* **WHAT NEEDS TO BE DONE**
Nothing should change. Output the data exactly.

(Dataset entries)
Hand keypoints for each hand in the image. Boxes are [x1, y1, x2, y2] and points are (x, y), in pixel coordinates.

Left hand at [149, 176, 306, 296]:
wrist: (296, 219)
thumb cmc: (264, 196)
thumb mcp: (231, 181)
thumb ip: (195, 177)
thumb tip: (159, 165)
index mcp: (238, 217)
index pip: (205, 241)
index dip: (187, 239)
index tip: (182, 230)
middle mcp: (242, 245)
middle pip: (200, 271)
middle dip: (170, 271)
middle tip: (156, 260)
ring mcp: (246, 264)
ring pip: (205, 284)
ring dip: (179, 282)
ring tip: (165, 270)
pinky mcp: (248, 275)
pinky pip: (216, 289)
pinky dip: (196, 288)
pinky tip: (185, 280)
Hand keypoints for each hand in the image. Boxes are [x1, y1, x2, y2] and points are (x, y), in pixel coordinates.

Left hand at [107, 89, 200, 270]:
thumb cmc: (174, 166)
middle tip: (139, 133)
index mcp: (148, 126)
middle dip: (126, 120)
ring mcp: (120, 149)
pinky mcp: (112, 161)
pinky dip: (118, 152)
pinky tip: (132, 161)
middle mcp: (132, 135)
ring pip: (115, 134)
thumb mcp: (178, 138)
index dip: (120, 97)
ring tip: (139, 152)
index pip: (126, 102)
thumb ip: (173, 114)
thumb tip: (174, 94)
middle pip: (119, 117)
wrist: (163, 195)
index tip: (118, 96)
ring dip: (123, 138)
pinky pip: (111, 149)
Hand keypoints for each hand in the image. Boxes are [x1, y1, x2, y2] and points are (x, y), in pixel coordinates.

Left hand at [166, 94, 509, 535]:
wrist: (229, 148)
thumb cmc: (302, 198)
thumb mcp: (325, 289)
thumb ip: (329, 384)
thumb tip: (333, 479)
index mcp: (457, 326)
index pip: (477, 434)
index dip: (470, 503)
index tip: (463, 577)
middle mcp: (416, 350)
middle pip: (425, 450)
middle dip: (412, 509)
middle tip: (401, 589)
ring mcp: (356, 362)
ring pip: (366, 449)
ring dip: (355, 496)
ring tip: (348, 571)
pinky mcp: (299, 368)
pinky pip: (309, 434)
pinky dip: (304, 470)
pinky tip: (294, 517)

* **OUTPUT OF THE EXERCISE**
Hand keypoints for each hand in the image. Boxes are [x1, y1, x2, y2] and points are (x, y), in pixel coordinates.

Left hand at [149, 176, 306, 296]:
wrist: (296, 219)
thumb cmc: (264, 196)
thumb mcp: (231, 181)
thumb ip: (195, 177)
thumb tip: (159, 165)
index mcp: (238, 217)
index pip: (205, 241)
index dip: (187, 239)
index tip: (182, 230)
middle mcp: (242, 245)
middle pip: (200, 271)
middle dip: (170, 271)
middle tip: (156, 260)
ring mcp: (246, 264)
ring pip: (205, 284)
ring dip: (179, 282)
ring tip: (165, 270)
pinky mcp: (248, 275)
pinky pip: (216, 289)
pinky dip: (196, 288)
pinky tip: (185, 280)
Hand keypoints for each hand in the image. Boxes are [x1, y1, x2, y2] and points are (x, y), in pixel coordinates.

Left hand at [107, 89, 200, 270]:
thumb cmc: (174, 166)
middle tip: (139, 133)
index mcp: (148, 126)
middle dip: (126, 120)
ring mcp: (120, 149)
pinky mcp: (112, 161)
pinky dip: (118, 152)
pinky tip: (132, 161)
middle mcp: (132, 135)
ring pip: (115, 134)
thumb mcp: (178, 138)
index dip: (120, 97)
ring tip: (139, 152)
index pip: (126, 102)
thumb ip: (173, 114)
thumb tip: (174, 94)
middle pip: (119, 117)
wrist: (163, 195)
index tip: (118, 96)
ring dip: (123, 138)
pinky pip: (111, 149)
Hand keypoints for each hand in the image. Boxes are [x1, y1, x2, y2] and points are (x, y), in pixel coordinates.

Left hand at [166, 94, 509, 535]:
wrist: (229, 148)
thumb cmc: (302, 198)
thumb mcp: (325, 289)
thumb ip: (329, 384)
thumb tip: (333, 479)
index mcp: (457, 326)
index pip: (477, 434)
index dip: (470, 503)
index tip: (463, 577)
middle mcp: (416, 350)
middle pip: (425, 450)
middle dip: (412, 509)
middle tip: (401, 589)
ring mcp: (356, 362)
ring pip: (366, 449)
ring dip: (355, 496)
ring tip: (348, 571)
pinky mcp: (299, 368)
pinky pip: (309, 434)
pinky dip: (304, 470)
pinky tip: (294, 517)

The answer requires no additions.